▶ [Instructions for the task]: Present the rows from the start through the line containing "determined by: Lellinger, David" as a Markdown table with two columns, No. and Line, with one line per table row and blank lines omitted.

▶ [Entries supplied]:
>>>
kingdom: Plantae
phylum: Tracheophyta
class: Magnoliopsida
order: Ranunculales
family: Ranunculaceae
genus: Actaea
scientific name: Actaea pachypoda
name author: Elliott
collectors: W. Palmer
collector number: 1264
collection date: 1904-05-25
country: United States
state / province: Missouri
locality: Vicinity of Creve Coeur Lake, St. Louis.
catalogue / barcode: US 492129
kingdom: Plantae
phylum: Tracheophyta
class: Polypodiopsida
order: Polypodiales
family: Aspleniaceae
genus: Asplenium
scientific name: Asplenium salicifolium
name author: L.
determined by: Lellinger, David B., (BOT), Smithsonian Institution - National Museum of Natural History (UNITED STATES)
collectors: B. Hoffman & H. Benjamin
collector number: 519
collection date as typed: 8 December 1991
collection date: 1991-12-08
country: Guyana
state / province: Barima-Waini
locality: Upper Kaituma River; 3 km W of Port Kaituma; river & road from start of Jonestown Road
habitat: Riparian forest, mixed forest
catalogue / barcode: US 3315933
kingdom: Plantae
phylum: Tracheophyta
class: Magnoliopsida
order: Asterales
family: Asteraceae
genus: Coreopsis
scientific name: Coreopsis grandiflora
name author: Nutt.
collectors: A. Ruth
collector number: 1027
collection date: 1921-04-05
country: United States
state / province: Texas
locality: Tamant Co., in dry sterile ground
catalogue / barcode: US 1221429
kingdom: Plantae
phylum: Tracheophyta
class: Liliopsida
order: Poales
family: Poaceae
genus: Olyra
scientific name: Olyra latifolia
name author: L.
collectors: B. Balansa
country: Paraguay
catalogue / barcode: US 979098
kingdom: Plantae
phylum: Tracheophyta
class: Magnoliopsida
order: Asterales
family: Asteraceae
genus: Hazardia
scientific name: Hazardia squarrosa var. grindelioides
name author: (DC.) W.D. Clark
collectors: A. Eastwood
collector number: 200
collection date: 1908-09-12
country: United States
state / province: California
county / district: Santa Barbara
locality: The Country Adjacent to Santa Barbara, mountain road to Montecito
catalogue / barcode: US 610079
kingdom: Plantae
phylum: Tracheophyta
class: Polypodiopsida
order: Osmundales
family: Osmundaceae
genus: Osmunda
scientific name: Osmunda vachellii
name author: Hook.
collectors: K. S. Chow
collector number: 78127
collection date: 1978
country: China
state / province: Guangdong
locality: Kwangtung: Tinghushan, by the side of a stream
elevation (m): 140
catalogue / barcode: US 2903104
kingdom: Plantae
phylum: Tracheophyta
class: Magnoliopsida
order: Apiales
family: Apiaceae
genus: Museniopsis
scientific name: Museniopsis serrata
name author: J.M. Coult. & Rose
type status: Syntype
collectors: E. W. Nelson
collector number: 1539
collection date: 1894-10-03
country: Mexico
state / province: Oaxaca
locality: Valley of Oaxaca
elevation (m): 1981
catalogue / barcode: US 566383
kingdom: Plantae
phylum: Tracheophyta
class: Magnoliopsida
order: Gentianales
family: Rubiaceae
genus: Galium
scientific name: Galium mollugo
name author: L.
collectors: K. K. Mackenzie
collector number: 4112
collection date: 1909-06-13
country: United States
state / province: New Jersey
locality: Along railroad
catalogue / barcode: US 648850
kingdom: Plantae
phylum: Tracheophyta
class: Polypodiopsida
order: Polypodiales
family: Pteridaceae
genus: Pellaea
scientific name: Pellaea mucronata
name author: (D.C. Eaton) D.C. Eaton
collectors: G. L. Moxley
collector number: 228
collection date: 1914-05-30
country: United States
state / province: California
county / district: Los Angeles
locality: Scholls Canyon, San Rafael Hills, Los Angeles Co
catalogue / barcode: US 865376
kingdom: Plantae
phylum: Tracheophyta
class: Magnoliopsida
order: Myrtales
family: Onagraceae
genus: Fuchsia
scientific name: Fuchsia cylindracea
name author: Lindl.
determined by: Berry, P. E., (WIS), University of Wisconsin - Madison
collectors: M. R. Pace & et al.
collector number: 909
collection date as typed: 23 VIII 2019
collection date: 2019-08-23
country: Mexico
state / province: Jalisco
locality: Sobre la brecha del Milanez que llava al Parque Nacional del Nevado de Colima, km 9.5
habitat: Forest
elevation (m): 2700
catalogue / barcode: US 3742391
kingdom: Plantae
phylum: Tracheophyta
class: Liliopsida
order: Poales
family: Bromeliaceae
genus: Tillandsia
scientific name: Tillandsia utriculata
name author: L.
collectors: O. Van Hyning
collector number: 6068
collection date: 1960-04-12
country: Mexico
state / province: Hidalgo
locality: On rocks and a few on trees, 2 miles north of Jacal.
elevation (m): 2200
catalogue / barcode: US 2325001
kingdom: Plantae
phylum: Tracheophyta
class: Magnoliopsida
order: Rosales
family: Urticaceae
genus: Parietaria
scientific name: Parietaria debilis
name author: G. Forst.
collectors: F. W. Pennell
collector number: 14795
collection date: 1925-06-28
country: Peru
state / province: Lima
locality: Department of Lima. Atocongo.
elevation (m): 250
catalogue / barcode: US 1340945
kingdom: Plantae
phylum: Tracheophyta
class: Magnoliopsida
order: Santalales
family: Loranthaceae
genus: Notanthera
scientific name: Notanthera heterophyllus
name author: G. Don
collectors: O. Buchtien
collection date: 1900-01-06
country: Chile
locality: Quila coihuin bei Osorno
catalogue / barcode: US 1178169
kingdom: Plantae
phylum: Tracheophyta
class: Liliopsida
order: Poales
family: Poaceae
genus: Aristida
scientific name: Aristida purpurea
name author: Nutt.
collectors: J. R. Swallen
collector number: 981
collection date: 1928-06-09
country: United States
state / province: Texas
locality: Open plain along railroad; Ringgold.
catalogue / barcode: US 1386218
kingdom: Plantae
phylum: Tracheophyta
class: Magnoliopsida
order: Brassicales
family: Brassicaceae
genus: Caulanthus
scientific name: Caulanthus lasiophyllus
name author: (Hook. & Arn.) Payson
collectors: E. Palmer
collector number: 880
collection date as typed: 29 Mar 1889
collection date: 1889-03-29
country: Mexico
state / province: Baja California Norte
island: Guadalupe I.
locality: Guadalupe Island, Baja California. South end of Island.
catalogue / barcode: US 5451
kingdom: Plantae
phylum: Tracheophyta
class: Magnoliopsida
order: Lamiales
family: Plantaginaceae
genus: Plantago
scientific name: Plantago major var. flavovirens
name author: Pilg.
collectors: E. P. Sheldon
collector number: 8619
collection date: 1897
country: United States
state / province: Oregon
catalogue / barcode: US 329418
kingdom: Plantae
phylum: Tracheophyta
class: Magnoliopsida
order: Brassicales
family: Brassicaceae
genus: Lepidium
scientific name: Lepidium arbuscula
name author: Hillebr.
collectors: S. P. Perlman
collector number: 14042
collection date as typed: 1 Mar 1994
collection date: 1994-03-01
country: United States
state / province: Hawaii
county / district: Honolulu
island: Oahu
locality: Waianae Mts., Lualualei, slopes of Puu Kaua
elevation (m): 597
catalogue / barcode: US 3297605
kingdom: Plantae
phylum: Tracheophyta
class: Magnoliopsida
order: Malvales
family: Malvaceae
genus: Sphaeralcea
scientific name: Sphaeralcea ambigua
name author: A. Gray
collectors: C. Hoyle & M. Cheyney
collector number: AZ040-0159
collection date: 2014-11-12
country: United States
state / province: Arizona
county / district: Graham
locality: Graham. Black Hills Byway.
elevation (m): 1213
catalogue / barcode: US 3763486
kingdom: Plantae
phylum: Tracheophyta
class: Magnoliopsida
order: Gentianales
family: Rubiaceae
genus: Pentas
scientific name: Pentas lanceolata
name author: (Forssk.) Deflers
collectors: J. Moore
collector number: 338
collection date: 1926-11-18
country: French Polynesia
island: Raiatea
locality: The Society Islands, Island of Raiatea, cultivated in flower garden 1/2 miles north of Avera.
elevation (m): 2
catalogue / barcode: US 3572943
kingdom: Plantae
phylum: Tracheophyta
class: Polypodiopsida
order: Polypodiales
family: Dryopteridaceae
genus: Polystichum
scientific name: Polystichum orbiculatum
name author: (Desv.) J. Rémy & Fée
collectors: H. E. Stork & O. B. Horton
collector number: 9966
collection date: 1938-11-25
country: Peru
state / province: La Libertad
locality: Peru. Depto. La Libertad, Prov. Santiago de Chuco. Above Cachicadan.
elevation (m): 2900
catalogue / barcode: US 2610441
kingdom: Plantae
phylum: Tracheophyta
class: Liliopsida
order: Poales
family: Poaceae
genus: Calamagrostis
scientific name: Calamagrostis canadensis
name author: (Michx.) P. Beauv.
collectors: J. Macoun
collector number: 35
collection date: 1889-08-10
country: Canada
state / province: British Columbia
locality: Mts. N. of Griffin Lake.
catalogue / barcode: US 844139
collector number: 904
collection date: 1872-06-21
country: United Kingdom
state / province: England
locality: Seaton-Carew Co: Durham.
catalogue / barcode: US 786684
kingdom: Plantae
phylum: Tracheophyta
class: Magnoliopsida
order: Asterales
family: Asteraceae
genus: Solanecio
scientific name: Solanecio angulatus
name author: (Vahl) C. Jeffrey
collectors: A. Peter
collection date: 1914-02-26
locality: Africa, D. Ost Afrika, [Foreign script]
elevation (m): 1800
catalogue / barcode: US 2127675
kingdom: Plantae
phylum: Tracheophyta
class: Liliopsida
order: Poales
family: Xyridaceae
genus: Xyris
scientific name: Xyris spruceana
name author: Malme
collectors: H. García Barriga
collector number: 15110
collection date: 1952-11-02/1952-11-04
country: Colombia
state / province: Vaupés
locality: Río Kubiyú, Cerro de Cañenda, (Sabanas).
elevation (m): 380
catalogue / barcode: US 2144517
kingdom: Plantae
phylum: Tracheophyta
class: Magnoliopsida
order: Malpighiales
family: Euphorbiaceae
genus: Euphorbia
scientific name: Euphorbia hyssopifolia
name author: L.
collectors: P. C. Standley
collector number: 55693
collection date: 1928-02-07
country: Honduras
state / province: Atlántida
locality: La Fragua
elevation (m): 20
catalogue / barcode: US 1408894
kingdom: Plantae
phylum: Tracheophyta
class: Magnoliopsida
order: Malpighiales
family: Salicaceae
<<<
▶ [Task answer]:
| No. | Line |
|---|---|
| 1 | kingdom: Plantae |
| 2 | phylum: Tracheophyta |
| 3 | class: Magnoliopsida |
| 4 | order: Ranunculales |
| 5 | family: Ranunculaceae |
| 6 | genus: Actaea |
| 7 | scientific name: Actaea pachypoda |
| 8 | name author: Elliott |
| 9 | collectors: W. Palmer |
| 10 | collector number: 1264 |
| 11 | collection date: 1904-05-25 |
| 12 | country: United States |
| 13 | state / province: Missouri |
| 14 | locality: Vicinity of Creve Coeur Lake, St. Louis. |
| 15 | catalogue / barcode: US 492129 |
| 16 | kingdom: Plantae |
| 17 | phylum: Tracheophyta |
| 18 | class: Polypodiopsida |
| 19 | order: Polypodiales |
| 20 | family: Aspleniaceae |
| 21 | genus: Asplenium |
| 22 | scientific name: Asplenium salicifolium |
| 23 | name author: L. |
| 24 | determined by: Lellinger, David B., (BOT), Smithsonian Institution - National Museum of Natural History (UNITED STATES) |